While a "natural" label doesn't mean much on finished food products, it stands for even less when used on beef and poultry.
The U. S. Department of Agriculture's only requirement for using the term is that meat be minimally processed and free from artificial ingredients. Wait… doesn't that include most of what you'd find in a butcher case? Yes. In essence, an animal can be raised in a feedlot, raised on genetically modified corn and pumped with hormones and still be considered "all natural." Even the use of a chemical disinfectant to reduce E. coli and other food borne pathogens doesn't disqualify a manufacturer from using the term.
Boulder County in Colorado is saying not in our backyard. Roughly 14,000 acres of Boulder open space land is leased to local farmers for agricultural production—78 percent is used for grazing. Those that lease county land may have to adhere to new proposed natural beef standards. While already no pesticides can be used on open space pastures, the new standards will also prohibit the use of antibiotics—an industry first.

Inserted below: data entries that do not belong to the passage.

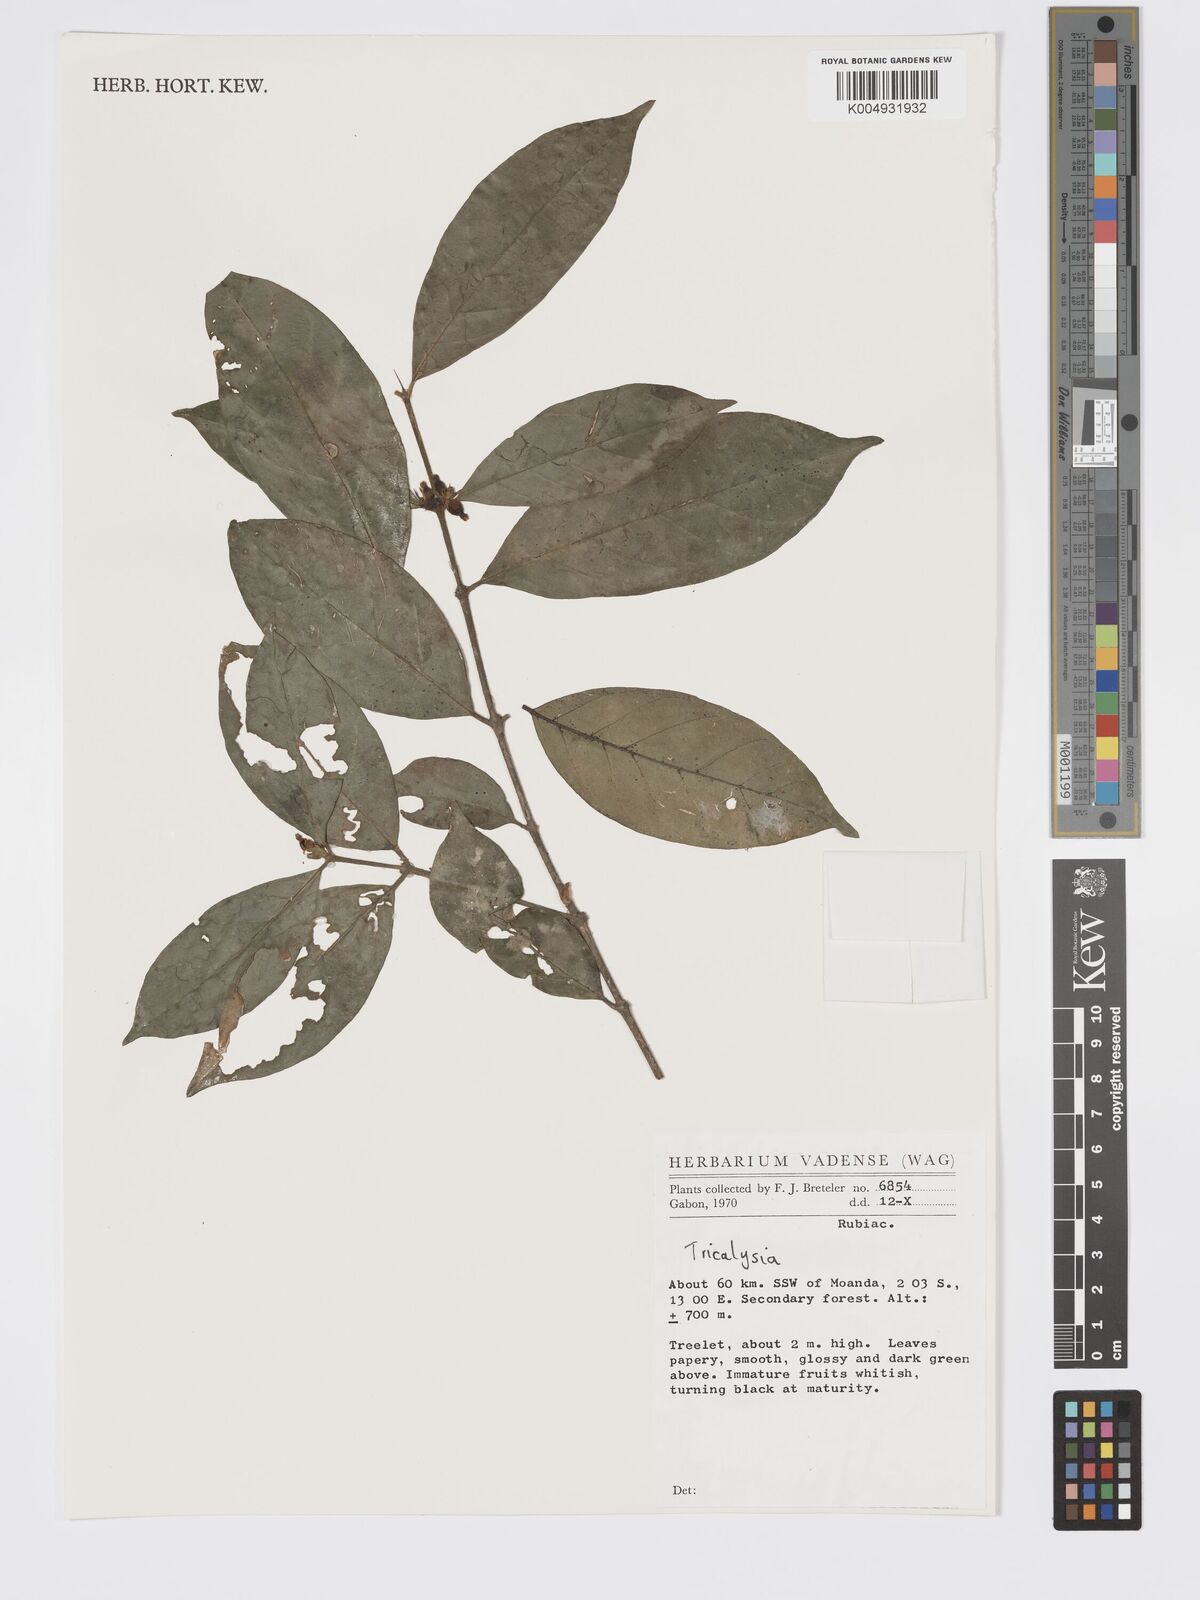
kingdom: Plantae
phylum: Tracheophyta
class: Magnoliopsida
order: Gentianales
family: Rubiaceae
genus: Tricalysia
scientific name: Tricalysia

Cattle, hogs and chickens in the top 10 conventional livestock states excrete an estimated 4,343 tons of antibiotics each year. And where do these drugs end up? In our municipal drinking water and soil used for raising crops. Meat from these animals is given an "all natural" stamp, consumers fill their carts and the cycle continues.
A Boulder brand would create clear requirements and an easily understood definition for the term "natural" on meat products. While Boulder isn't a huge conventional agricultural hub, I’m sure the bigger meat industry has its eyes on what happens here.